Knock yourself out: http://www.freshports.org/search.php


----------



## ryuuji (Apr 5, 2016)

It seems they are available, even if *dos2unix* it is ported as unix2dos and says here that it will install dos2unix http://www.freebsddiary.org/control-m.php. Just zlib not there but I guess it is part of the base system.
Thanks again.


----------



## aragats (Apr 5, 2016)

I'm using FreeBSD 11 from September 2015 on my ThinkPad T430. Works fine. Intel video drivers are improved significantly, everything works including suspend and hibernate. The only serious thing I noticed is that sometimes manual restarting of wifi network crashes the system (Intel Centrino Ultimate-N 6300).
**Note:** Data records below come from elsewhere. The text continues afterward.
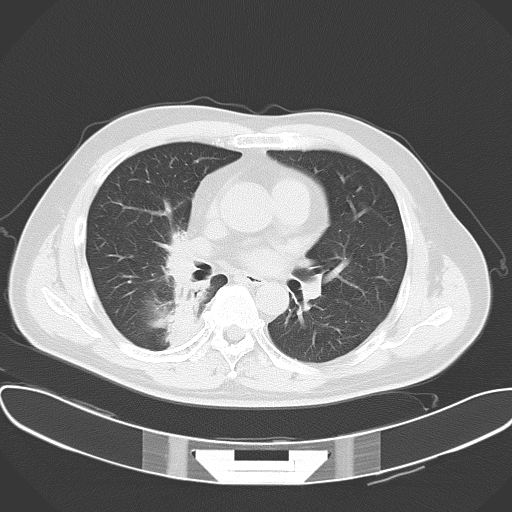
Chest CT, one axial slice; slice 30 of 57 in the series (ordered by position); lung window (W 1500 / L -600 HU); 5 mm slice thickness; 512 × 512 image matrix, field of view 388 × 388 mm. Male patient, age 48 years. From the clinical record (not read from this slice): clinical TNM (as recorded): T1a N1 M1c; histopathological grade: G3.
Annotated regions visible in this slice (bounding box drawn by a radiologist):
- lung tumour (recorded histology: adenocarcinoma): bounding box [x1, y1, x2, y2] px = [163, 230, 213, 348]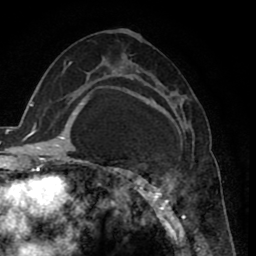
Breast MRI (dynamic contrast-enhanced), one axial slice; slice 45 of 80 in the series (ordered by position); cropped to one breast; dynamic contrast-enhanced series, time point 2 of 8 at this slice position (early post-contrast); 1.5 T; TE 2.6 ms, TR 5.6 ms; 2 mm slice thickness; 256 × 256 image matrix. Female patient.
Structures marked on this image (semi-automatic segmentation, software-assisted and operator-edited):
- enhancing-tissue mask used for the functional tumour volume (all voxels passing the contrast-enhancement thresholds inside the analysis volume; usually the tumour): bounding box (x1, y1, x2, y2) in pixels: (127, 80, 192, 235)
I do not update the system frequently since it's my main home computer, the base system was updated a couple of times, packages maybe 5-6 times.


----------



## ryuuji (Apr 7, 2016)

Works pretty well... very fast setup process ... pkg works very fast (have also the compilation way which takes alot longer ofc)
Only problems are related to virtualbox ...
Impressed
Have to figure out how to install this to dual boot with w10 ... different HDDs.


----------



## lme@ (Apr 7, 2016)

Please use more meaningful thread titles. I changed it for you.


----------